— ACTIVITY —
Gather every line of the entries that includes the word "objects".
** MATERIAL PROVIDED follows **
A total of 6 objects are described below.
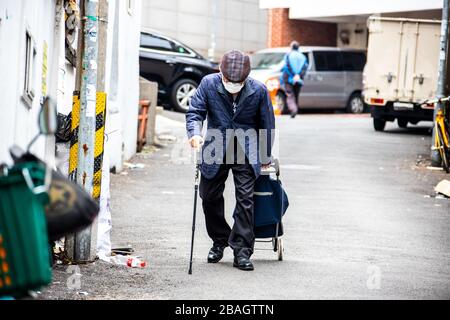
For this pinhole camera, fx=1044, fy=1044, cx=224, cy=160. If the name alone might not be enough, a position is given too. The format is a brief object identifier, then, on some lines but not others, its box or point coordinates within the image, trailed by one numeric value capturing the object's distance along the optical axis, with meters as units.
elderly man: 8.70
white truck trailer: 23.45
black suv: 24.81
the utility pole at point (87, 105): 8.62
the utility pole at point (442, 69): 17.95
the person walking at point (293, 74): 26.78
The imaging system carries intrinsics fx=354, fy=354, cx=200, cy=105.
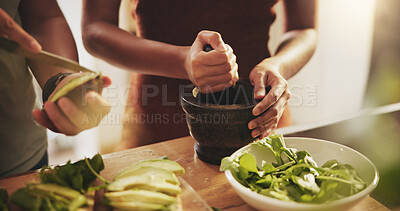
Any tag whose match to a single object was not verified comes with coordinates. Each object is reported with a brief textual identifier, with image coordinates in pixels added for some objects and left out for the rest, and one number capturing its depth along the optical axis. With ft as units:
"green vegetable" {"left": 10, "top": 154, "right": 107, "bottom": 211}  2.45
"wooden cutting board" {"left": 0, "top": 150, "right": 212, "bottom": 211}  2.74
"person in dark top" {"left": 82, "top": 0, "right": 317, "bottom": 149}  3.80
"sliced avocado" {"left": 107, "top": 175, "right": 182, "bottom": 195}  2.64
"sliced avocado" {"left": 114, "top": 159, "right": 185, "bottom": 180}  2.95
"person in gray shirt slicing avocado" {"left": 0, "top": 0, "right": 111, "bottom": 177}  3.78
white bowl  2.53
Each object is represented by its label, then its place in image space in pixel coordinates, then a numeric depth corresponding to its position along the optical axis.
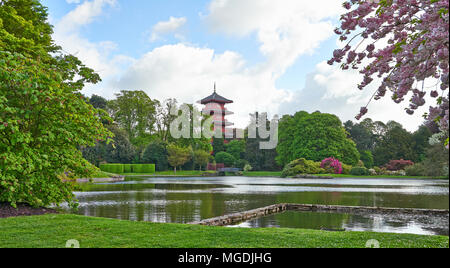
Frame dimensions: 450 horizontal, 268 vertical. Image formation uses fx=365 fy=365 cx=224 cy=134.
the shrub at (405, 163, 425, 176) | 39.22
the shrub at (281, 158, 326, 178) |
** End of MATERIAL PROVIDED **
** MATERIAL PROVIDED follows **
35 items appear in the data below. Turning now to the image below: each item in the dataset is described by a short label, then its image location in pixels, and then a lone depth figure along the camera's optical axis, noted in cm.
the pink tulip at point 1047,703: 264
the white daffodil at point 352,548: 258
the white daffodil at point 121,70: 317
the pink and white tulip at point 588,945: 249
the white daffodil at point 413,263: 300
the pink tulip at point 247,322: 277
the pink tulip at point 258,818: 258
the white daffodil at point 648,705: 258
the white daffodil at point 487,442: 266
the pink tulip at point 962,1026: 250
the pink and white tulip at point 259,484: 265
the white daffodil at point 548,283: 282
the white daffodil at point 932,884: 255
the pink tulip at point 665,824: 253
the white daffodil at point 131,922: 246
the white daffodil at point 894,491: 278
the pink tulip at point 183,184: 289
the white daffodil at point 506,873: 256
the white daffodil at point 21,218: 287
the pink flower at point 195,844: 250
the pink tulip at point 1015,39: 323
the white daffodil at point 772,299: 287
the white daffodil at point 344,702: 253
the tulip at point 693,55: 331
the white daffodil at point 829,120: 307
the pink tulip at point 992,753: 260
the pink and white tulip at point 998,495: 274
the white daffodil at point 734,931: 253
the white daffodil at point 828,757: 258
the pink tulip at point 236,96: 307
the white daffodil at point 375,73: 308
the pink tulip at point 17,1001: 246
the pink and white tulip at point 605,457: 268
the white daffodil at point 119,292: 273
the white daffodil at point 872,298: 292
** End of MATERIAL PROVIDED **
** MATERIAL PROVIDED follows **
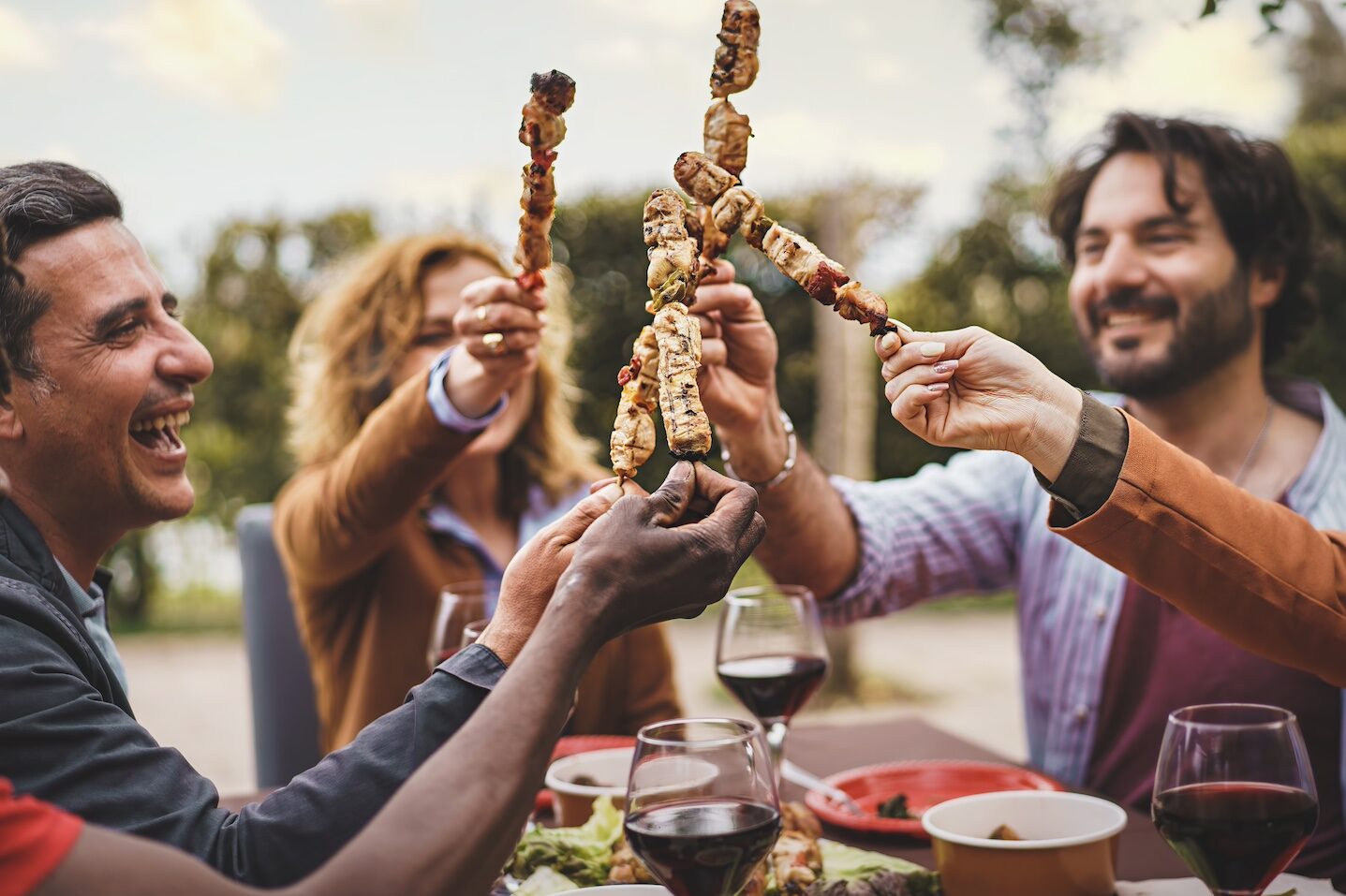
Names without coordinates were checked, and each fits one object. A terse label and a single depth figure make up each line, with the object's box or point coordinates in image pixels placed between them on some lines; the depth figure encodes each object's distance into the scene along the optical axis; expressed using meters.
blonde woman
** End of MATERIAL PROVIDED **
— RESULT FOR THIS TASK —
A total of 6 objects are described below.
Any tag whose match to a single object was not verified comes with coordinates. Each object is reported with a brief textual identifier, with image coordinates in pixels added for some objects and left out for the rest, and one number capturing its depth along the optical axis. With ft as units:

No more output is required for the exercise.